### EXERCISE AIM
Repeat the data exactly, leaving out any image.

### Dataset entries
******
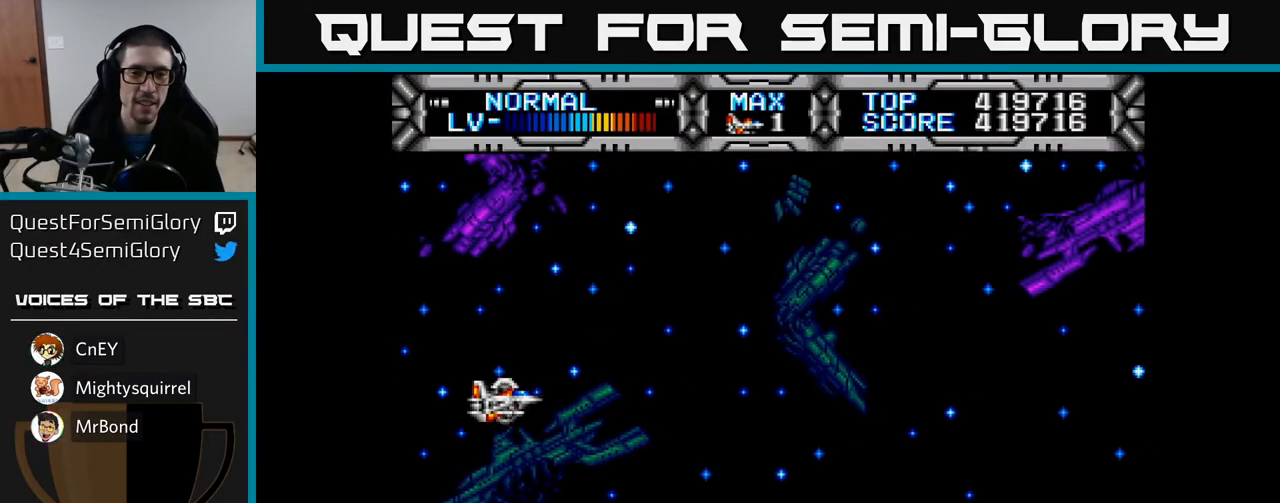
{"buttons": ["X"], "left_stick": "center", "right_stick": "center", "events": [[83, "DPAD_RIGHT", "down"], [267, "DPAD_RIGHT", "up"], [300, "DPAD_UP", "down"], [483, "DPAD_UP", "up"]]}
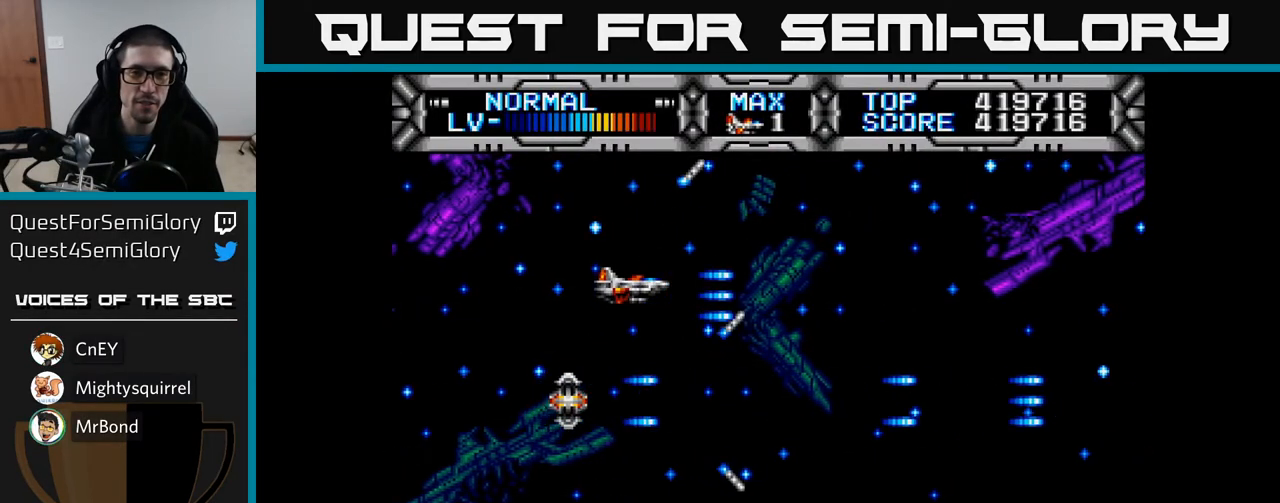
{"buttons": ["X"], "left_stick": "center", "right_stick": "center", "events": [[233, "DPAD_UP", "down"], [317, "DPAD_UP", "up"]]}
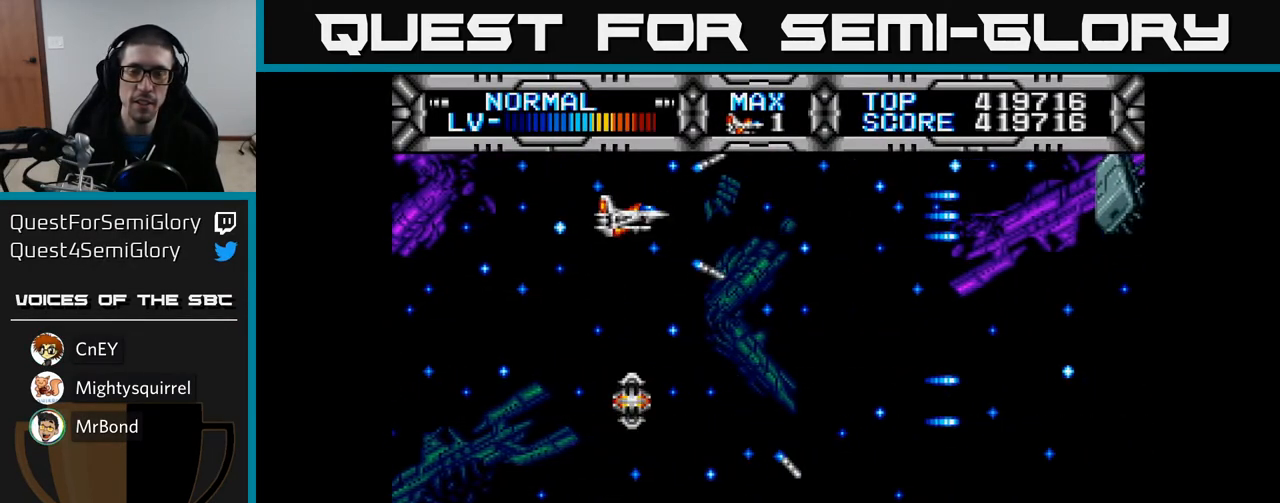
{"buttons": [], "left_stick": "center", "right_stick": "center", "events": [[100, "DPAD_DOWN", "down"], [183, "DPAD_DOWN", "up"], [450, "X", "up"]]}
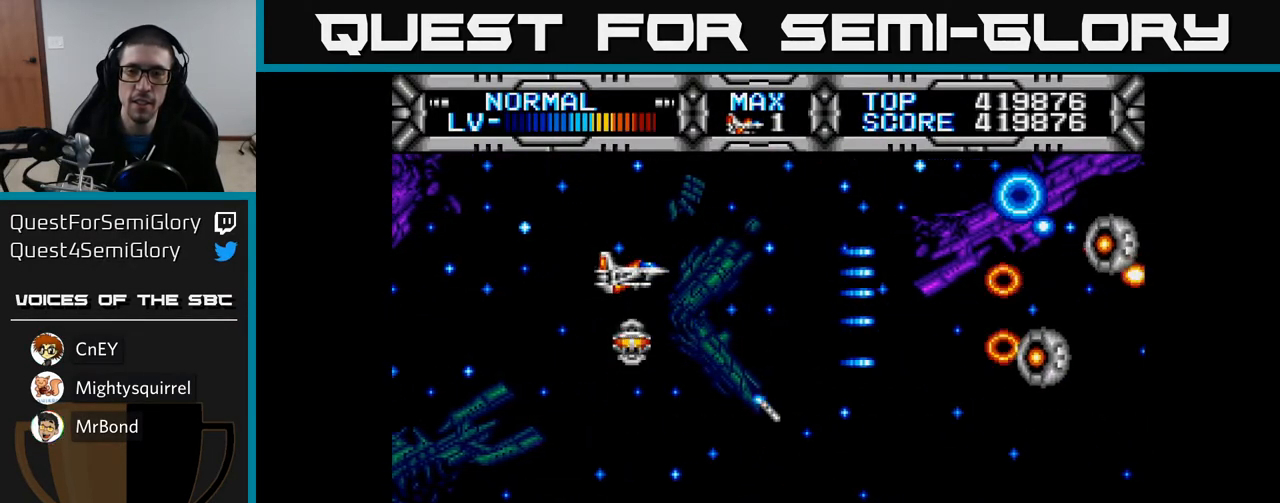
{"buttons": ["DPAD_UP", "DPAD_LEFT"], "left_stick": "center", "right_stick": "center", "events": [[17, "DPAD_DOWN", "down"], [67, "DPAD_RIGHT", "down"], [150, "B", "down"], [267, "B", "up"], [267, "DPAD_DOWN", "up"], [267, "DPAD_RIGHT", "up"], [317, "DPAD_LEFT", "down"], [333, "DPAD_UP", "down"]]}
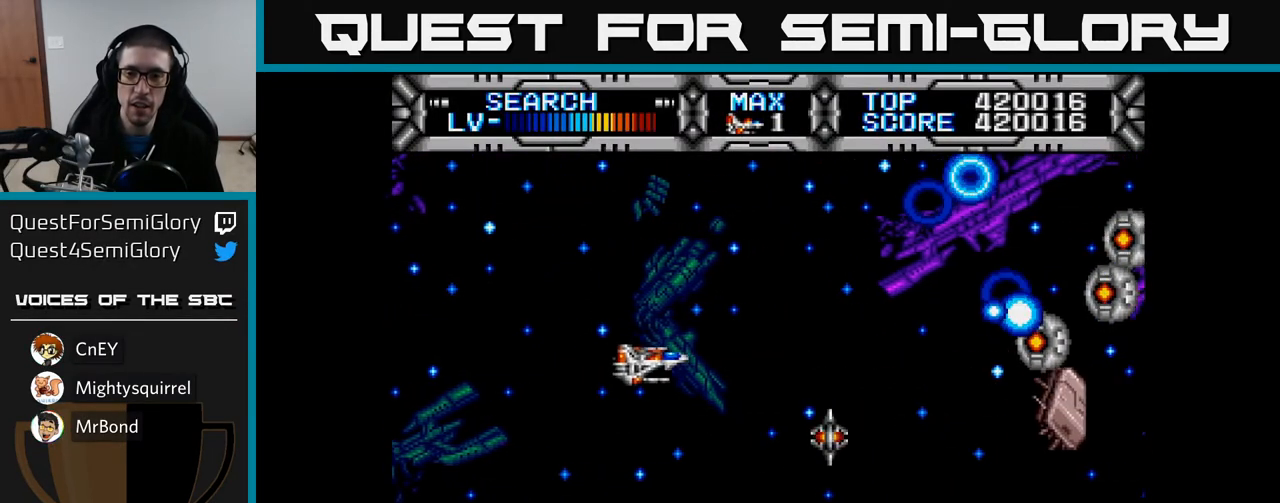
{"buttons": ["X"], "left_stick": "center", "right_stick": "center", "events": [[17, "DPAD_UP", "up"], [100, "DPAD_DOWN", "down"], [117, "DPAD_LEFT", "up"], [183, "DPAD_DOWN", "up"], [233, "DPAD_LEFT", "down"], [233, "DPAD_UP", "down"], [333, "DPAD_UP", "up"], [367, "DPAD_LEFT", "up"], [417, "X", "down"]]}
******
### OUTPUT OF THE EXERCISE
{"buttons": ["X"], "left_stick": "center", "right_stick": "center", "events": [[83, "DPAD_RIGHT", "down"], [267, "DPAD_RIGHT", "up"], [300, "DPAD_UP", "down"], [483, "DPAD_UP", "up"]]}
{"buttons": ["X"], "left_stick": "center", "right_stick": "center", "events": [[233, "DPAD_UP", "down"], [317, "DPAD_UP", "up"]]}
{"buttons": [], "left_stick": "center", "right_stick": "center", "events": [[100, "DPAD_DOWN", "down"], [183, "DPAD_DOWN", "up"], [450, "X", "up"]]}
{"buttons": ["DPAD_UP", "DPAD_LEFT"], "left_stick": "center", "right_stick": "center", "events": [[17, "DPAD_DOWN", "down"], [67, "DPAD_RIGHT", "down"], [150, "B", "down"], [267, "B", "up"], [267, "DPAD_DOWN", "up"], [267, "DPAD_RIGHT", "up"], [317, "DPAD_LEFT", "down"], [333, "DPAD_UP", "down"]]}
{"buttons": ["X"], "left_stick": "center", "right_stick": "center", "events": [[17, "DPAD_UP", "up"], [100, "DPAD_DOWN", "down"], [117, "DPAD_LEFT", "up"], [183, "DPAD_DOWN", "up"], [233, "DPAD_LEFT", "down"], [233, "DPAD_UP", "down"], [333, "DPAD_UP", "up"], [367, "DPAD_LEFT", "up"], [417, "X", "down"]]}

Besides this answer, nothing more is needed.